Se nos apartó a los dos como líderes de grupo y otra vez tuvimos la oportunidad de servir y enseñar juntos el glorioso Evangelio de nuestro Señor y Salvador. Tuvimos más éxito en la milicia que siendo misioneros regulares. ¿Por qué? Porque éramos ex misioneros con experiencia.

La visita que tuve con mi primer compañero misional fue la última oportunidad que tuve de estar con él. Sufría de una enfermedad incurable y falleció pocos meses después. Fue una experiencia maravillosa el revivir los sucesos de la misión y hablar de lo que nos ocurrió después del servicio misional. Hablamos sobre nuestro servicio en obispados, sumos consejos, presidencias de estaca y, por supuesto, alardeamos sobre nuestros hijos y nietos. Al conversar, me maravillé ante la oportunidad de estar juntos otra vez y no pude más que pensar en el relato que está en el capítulo 17 del Libro de Alma.
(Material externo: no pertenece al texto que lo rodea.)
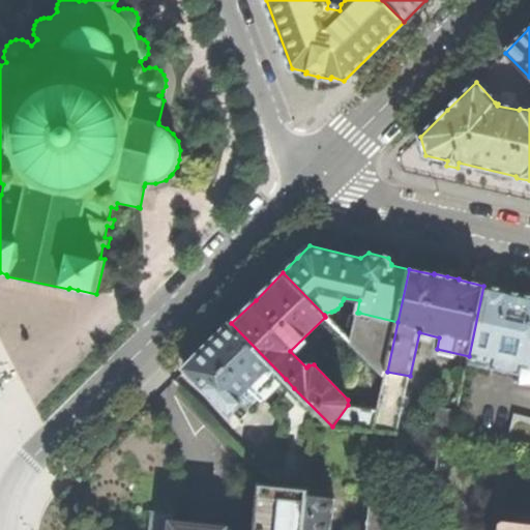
[(484,285),(483,286),(469,356),(468,357),(469,357),(491,361),(489,366),(517,373),(514,382),(529,384),(529,295),(521,294),(508,291),(508,290),(484,285)]
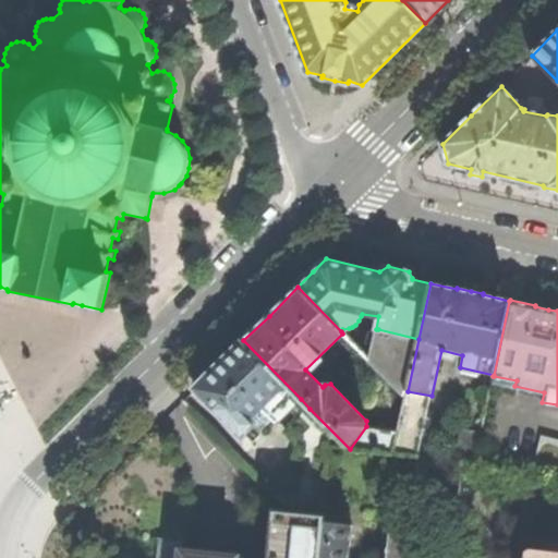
[(408,391),(419,339),(378,329),(371,362),(405,398),(408,391)]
“Y aconteció que mientras Alma iba viajando hacia el sur, de la tierra de Gedeón a la tierra de Manti, he aquí, para asombro suyo, encontró a los hijos de Mosíah que viajaban hacia la tierra de Zarahemla.

“Estos hijos de Mosíah estaban con Alma en la ocasión en que el ángel se le apareció por primera vez; por tanto, Alma se alegró muchísimo de ver a sus hermanos; y lo que aumentó más su gozo fue que aún eran sus hermanos en el Señor; sí, y se habían fortalecido en el conocimiento de la verdad; porque eran hombres de sano entendimiento, y habían escudriñado diligentemente las Escrituras para conocer la palabra de Dios.

“Mas esto no es todo; se habían dedicado a mucha oración y ayuno; por tanto, tenían el espíritu de revelación, y cuando enseñaban, lo hacían con poder y autoridad de Dios” (Alma 17:1–3).

Cómo me gustaría que todos tuvieran una experiencia similar a la que tuve con mi primer compañero misional; y que pudiesen detenerse y reflexionar en una época de servicio en la que hayan dado diligentemente de su tiempo y talentos para edificar el reino de nuestro Padre Celestial. Si se esfuerzan para que sea una realidad, les prometo que será una de las experiencias más hermosas de su vida. Ustedes son un gran ejército de ex misioneros. Vayan adelante con renovado celo y determinación y que mediante su ejemplo brille la luz del Evangelio en este mundo atribulado. La obra en la que estamos embarcados es la obra del Señor. Dios vive; Jesús es el Cristo; pertenecemos a Su Iglesia. Éste es mi testimonio, el cual les dejo en el nombre de Jesucristo. Amén.